# OBJECTIF À ATTEINDRE:
Citez mot pour mot le passage de l'article ci-dessous sur Belgrade Waterfront qui va de « Un design ultra-moderne, des » jusqu'à « Belgrade Waterfront unique. ».

# TEXTE:
_ _ _ _

Belgrade Waterfront, un cauchemar sur l’eau ?

Par Sarah Clugnac-Pavlovic.

Un design ultra-moderne, des maquettes 3D lumineuses et interactives s’ouvrent devant nos yeux. Le site web du projet Belgrade Waterfront (BW), piloté par la société privée d’investissement et d’immobilier emirate Eagle Hills, a tout pour séduire et nous offrir une toute autre facette de la capitale serbe. 

Experience the life in Belgrade Waterfront, the new center of Belgrade city life. Enjoy the finest bland of open spaces near by the Sava river, world-class residences, and premium hotel service, which makes Belgrade Waterfront unique. 

Extrait du site internet du projet

Belgrade Waterfront (« Beograd na vodi » en serbe), résonne comme une promesse. La promesse d’une nouvelle ère pour une ville qui ne s’est jamais vraiment remise de l’éclatement de la Yougoslavie et de la guerre. La compagnie Eagle Hills ne manque pas de présenter Belgrade comme une capitale à la croisée des mondes, un carrefour entre l’Est et l’Ouest, où les cultures et les civilisations se sont succédées. Et c’est bien ce que BW entend représenter : le savant mélange d’un Dubaï serbe et d’un quartier branché occidental.

_ _ _ _

# EXTRAITS DE DONNÉES:
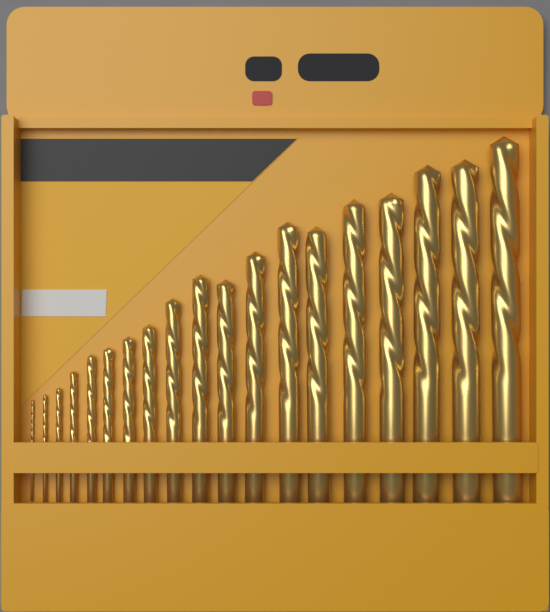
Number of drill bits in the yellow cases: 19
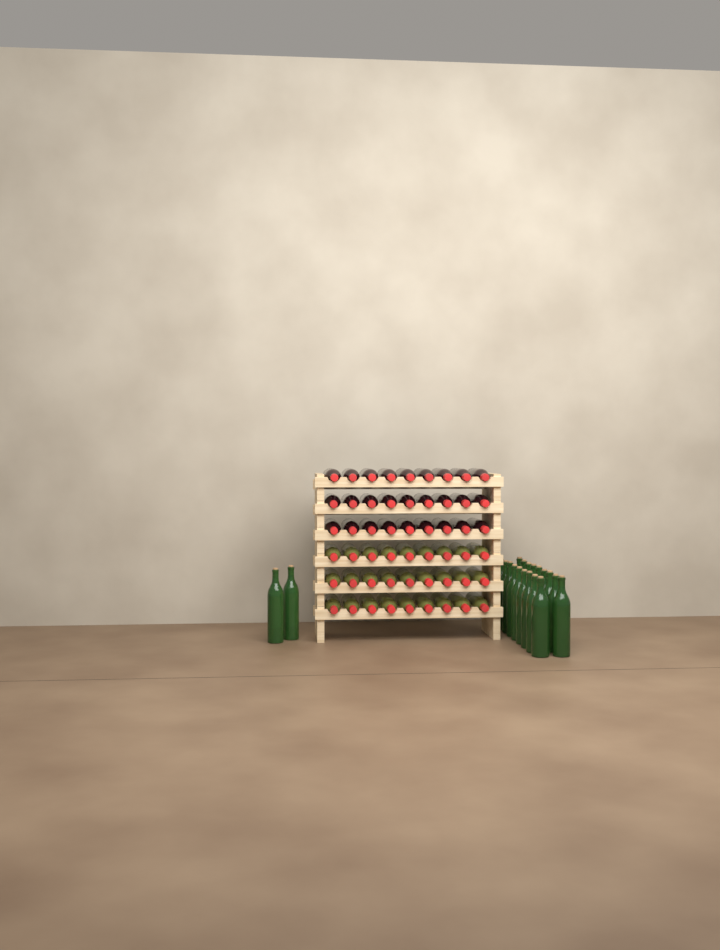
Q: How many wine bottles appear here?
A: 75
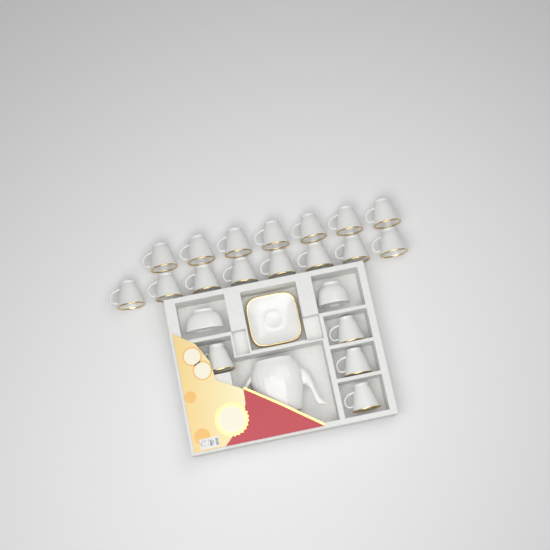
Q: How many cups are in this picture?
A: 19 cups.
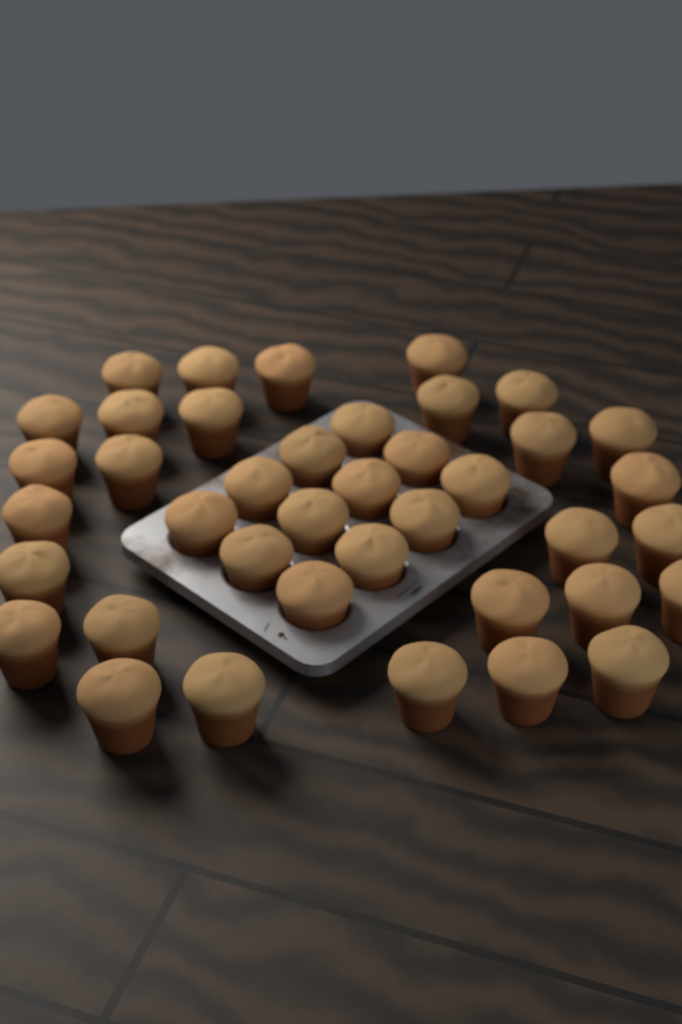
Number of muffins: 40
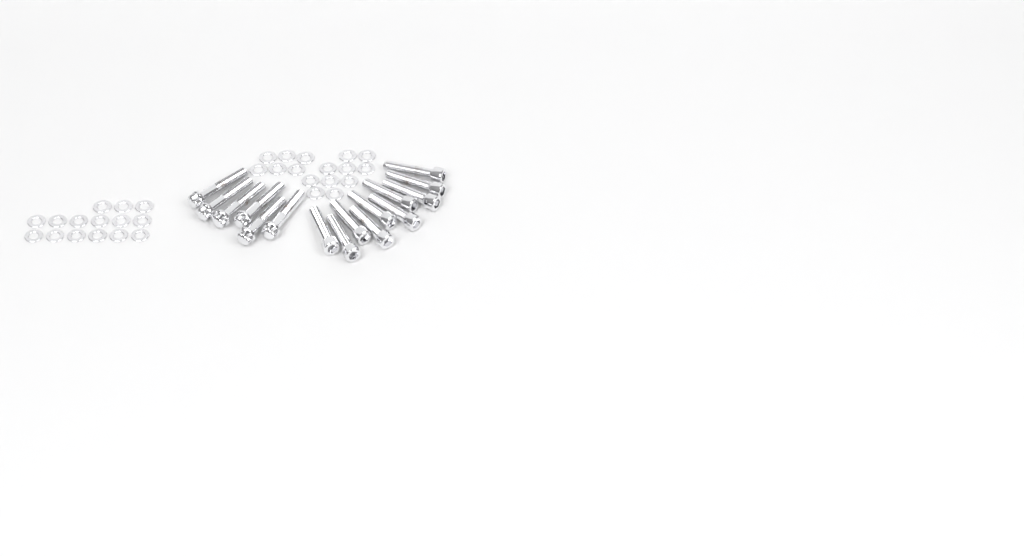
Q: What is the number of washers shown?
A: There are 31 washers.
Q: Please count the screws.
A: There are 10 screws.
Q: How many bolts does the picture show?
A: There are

_ _ _ _

# SOLUTION DU PROBLÈME:
Un design ultra-moderne, des maquettes 3D lumineuses et interactives s’ouvrent devant nos yeux. Le site web du projet Belgrade Waterfront (BW), piloté par la société privée d’investissement et d’immobilier emirate Eagle Hills, a tout pour séduire et nous offrir une toute autre facette de la capitale serbe. 

Experience the life in Belgrade Waterfront, the new center of Belgrade city life. Enjoy the finest bland of open spaces near by the Sava river, world-class residences, and premium hotel service, which makes Belgrade Waterfront unique.